===== Excerpted records =====

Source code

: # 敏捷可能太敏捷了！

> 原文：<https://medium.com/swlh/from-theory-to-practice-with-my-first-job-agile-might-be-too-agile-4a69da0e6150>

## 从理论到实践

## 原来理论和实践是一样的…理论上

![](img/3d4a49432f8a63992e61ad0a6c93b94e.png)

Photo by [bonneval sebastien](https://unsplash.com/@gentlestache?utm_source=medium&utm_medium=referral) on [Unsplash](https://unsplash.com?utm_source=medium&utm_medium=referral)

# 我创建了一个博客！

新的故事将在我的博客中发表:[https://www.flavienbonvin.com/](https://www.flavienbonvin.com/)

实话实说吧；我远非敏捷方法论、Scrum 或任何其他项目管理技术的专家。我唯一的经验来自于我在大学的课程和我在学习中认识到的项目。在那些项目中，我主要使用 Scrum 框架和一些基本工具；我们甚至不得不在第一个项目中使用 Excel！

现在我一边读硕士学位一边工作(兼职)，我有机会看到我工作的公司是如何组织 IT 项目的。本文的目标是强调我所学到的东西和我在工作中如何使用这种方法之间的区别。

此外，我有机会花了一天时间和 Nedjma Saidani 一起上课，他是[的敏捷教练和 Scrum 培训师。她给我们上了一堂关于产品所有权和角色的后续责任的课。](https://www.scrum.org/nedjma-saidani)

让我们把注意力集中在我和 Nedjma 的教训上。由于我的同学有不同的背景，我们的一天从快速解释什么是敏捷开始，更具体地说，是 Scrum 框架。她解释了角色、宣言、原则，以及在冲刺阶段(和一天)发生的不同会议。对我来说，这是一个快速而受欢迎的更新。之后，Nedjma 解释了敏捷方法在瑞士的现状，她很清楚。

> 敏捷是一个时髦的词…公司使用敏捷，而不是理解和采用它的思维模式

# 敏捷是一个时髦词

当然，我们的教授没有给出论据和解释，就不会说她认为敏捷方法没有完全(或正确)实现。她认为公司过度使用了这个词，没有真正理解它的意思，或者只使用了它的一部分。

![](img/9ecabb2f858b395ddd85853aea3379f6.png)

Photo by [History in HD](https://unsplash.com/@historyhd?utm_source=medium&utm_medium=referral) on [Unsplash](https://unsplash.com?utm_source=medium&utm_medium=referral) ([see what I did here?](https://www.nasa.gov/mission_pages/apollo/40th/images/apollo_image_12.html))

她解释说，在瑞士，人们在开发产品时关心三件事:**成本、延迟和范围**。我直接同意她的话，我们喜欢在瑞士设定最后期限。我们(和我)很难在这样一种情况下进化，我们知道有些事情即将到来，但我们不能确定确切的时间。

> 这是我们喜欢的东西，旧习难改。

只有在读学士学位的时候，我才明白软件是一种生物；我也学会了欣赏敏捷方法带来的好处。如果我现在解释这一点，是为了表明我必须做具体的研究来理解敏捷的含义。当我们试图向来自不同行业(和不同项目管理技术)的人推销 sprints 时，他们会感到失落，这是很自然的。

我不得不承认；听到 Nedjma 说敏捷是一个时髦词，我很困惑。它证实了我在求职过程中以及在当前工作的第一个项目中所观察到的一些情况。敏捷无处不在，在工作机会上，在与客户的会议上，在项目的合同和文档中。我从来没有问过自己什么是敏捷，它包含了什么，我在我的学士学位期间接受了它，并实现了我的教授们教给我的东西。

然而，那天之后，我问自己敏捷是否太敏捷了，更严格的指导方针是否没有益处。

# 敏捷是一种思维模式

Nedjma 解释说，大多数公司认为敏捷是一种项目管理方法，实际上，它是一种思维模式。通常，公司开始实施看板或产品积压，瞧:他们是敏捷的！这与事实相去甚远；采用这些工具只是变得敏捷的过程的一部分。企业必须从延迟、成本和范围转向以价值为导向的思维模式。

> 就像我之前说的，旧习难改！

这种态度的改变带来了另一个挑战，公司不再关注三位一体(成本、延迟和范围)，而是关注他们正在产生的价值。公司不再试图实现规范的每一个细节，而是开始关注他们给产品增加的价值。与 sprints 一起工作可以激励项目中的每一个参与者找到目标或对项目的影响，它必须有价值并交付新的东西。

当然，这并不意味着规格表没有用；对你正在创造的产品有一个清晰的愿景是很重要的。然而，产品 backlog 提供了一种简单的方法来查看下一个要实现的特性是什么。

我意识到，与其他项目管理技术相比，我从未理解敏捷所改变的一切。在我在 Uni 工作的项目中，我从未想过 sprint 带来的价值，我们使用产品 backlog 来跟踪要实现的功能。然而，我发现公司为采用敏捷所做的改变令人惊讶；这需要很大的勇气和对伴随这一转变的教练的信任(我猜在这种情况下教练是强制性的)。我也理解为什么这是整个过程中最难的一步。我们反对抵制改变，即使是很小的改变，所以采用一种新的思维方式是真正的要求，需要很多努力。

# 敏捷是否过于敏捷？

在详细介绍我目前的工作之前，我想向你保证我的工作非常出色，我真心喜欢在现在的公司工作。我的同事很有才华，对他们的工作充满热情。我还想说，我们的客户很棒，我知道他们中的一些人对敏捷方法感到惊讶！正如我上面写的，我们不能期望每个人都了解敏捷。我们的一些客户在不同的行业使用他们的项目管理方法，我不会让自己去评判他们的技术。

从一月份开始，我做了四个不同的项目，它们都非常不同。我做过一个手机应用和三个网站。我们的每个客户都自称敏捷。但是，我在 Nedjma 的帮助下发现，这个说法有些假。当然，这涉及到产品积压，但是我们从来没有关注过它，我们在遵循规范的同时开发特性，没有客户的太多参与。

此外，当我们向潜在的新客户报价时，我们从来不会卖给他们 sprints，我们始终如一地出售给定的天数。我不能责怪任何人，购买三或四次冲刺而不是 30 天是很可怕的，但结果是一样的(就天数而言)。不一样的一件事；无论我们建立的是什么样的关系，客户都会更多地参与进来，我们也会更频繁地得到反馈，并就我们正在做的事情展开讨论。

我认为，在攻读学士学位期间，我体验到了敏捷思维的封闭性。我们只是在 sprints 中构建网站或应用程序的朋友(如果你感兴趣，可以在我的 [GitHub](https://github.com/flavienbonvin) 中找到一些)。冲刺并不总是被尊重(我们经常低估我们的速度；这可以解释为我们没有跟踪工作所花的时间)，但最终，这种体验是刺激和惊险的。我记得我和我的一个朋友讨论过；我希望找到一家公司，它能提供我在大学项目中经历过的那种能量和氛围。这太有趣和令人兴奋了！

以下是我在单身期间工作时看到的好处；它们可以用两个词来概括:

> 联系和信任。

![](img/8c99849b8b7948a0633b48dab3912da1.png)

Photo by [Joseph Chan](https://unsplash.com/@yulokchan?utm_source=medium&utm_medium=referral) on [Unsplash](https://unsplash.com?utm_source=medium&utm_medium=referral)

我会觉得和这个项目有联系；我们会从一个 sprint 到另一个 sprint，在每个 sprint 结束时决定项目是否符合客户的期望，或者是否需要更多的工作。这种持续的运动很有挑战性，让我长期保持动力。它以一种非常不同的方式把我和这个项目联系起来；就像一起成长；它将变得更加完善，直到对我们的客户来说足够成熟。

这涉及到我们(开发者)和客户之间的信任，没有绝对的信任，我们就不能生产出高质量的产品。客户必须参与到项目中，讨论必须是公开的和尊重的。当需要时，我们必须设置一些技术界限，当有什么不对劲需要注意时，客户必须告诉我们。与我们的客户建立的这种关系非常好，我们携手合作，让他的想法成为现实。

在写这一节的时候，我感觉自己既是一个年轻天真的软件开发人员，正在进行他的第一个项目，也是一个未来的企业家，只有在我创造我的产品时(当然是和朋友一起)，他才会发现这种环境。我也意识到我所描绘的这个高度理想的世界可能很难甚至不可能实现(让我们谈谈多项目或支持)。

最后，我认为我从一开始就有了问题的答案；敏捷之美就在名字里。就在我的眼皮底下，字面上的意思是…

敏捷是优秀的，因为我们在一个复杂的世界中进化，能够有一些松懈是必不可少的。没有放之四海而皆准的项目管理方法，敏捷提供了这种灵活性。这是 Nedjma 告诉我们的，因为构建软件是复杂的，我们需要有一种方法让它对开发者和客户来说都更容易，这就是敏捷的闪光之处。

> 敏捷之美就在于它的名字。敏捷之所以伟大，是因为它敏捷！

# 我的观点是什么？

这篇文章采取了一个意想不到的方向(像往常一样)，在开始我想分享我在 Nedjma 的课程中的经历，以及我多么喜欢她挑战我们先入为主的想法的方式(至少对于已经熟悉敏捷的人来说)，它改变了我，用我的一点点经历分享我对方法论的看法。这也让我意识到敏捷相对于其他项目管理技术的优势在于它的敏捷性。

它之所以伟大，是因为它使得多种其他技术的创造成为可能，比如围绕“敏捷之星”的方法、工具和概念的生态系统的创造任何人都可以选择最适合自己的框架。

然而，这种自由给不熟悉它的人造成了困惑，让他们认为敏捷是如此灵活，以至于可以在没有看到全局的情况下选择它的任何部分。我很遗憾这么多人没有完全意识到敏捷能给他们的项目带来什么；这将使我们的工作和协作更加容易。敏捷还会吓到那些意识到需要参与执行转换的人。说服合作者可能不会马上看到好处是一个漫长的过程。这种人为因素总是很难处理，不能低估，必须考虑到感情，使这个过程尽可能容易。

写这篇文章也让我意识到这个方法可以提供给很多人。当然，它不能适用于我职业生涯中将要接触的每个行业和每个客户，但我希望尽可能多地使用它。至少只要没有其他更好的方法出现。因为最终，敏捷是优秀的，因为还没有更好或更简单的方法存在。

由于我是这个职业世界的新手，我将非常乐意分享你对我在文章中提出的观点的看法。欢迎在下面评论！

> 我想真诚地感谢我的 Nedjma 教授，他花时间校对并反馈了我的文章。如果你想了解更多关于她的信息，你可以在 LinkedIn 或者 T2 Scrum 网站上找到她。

=====
===== Excerpted records =====

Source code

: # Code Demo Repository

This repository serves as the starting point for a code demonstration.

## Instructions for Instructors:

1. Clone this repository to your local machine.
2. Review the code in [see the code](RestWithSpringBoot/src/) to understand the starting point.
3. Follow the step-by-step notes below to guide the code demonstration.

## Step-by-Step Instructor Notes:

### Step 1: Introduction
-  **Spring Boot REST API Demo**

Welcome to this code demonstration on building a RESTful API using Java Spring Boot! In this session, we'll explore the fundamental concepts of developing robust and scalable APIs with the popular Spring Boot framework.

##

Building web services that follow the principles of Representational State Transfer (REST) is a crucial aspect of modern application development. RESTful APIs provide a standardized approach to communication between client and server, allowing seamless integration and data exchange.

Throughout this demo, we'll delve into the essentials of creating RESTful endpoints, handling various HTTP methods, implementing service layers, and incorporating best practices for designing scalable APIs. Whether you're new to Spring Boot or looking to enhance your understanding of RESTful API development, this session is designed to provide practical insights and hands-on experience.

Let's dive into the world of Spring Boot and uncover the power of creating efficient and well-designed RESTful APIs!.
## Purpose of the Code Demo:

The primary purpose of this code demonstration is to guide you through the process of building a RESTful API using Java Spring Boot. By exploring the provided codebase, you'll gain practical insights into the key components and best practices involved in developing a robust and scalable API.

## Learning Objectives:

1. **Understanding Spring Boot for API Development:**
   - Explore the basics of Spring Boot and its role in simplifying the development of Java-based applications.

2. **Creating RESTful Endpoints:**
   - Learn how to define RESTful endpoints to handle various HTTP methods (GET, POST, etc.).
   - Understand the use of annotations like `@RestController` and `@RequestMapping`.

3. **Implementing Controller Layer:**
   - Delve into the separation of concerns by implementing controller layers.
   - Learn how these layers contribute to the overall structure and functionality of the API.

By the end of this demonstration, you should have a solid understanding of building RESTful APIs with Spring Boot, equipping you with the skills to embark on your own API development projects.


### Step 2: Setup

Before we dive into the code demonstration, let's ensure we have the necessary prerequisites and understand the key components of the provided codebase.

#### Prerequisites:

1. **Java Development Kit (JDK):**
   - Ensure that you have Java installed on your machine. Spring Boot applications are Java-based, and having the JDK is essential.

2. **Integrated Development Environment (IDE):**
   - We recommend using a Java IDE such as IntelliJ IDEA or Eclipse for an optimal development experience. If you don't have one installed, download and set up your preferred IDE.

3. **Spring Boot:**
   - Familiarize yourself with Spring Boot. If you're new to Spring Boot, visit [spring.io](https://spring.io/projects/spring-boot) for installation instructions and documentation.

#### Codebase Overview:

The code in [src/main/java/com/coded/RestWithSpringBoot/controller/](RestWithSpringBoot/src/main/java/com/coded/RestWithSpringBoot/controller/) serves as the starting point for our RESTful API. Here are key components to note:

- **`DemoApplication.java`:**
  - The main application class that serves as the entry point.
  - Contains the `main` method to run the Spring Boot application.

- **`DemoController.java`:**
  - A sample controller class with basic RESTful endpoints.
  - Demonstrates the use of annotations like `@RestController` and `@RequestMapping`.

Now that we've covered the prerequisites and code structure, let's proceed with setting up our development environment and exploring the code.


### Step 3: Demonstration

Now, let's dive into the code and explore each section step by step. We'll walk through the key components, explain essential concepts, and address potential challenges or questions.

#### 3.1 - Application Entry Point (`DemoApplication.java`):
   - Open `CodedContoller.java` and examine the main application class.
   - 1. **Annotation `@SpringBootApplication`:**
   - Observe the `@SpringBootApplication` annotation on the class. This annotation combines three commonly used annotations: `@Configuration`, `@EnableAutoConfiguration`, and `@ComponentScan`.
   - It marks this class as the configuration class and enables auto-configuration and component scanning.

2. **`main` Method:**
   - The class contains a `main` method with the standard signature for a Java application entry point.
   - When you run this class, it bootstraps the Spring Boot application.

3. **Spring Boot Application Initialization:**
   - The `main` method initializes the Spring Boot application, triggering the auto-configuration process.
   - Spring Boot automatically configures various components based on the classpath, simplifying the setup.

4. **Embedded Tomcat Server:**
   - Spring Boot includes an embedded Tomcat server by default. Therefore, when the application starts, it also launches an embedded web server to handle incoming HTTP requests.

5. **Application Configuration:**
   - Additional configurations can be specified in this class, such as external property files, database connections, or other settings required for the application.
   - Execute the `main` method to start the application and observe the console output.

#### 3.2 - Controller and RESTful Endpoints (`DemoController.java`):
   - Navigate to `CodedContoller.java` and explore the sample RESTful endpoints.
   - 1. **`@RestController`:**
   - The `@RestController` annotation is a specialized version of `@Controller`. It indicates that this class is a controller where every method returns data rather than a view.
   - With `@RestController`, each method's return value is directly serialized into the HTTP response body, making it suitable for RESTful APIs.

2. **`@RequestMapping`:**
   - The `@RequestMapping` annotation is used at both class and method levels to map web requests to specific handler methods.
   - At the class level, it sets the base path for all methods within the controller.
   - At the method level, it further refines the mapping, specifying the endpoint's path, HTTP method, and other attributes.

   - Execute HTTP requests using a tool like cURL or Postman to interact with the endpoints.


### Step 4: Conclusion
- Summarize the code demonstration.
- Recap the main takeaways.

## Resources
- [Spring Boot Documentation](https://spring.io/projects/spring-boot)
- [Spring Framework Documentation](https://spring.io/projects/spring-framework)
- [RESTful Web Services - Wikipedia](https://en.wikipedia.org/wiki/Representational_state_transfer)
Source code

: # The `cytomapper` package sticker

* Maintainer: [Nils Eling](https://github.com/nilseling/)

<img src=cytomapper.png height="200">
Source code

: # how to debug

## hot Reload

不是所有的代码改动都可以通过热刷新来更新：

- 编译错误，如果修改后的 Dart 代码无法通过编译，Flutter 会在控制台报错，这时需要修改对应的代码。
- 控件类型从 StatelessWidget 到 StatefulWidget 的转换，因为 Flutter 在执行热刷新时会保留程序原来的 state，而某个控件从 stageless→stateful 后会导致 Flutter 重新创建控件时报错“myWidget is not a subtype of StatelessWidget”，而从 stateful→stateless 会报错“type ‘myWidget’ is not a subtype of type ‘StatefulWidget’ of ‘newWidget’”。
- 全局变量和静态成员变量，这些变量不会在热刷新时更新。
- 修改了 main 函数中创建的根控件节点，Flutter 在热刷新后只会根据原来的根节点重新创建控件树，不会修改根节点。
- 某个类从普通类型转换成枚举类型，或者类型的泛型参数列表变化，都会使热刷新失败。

=====

How many lines in the data above contain the string "medium"? Case matters. Reply with the number alone.

# The answer
4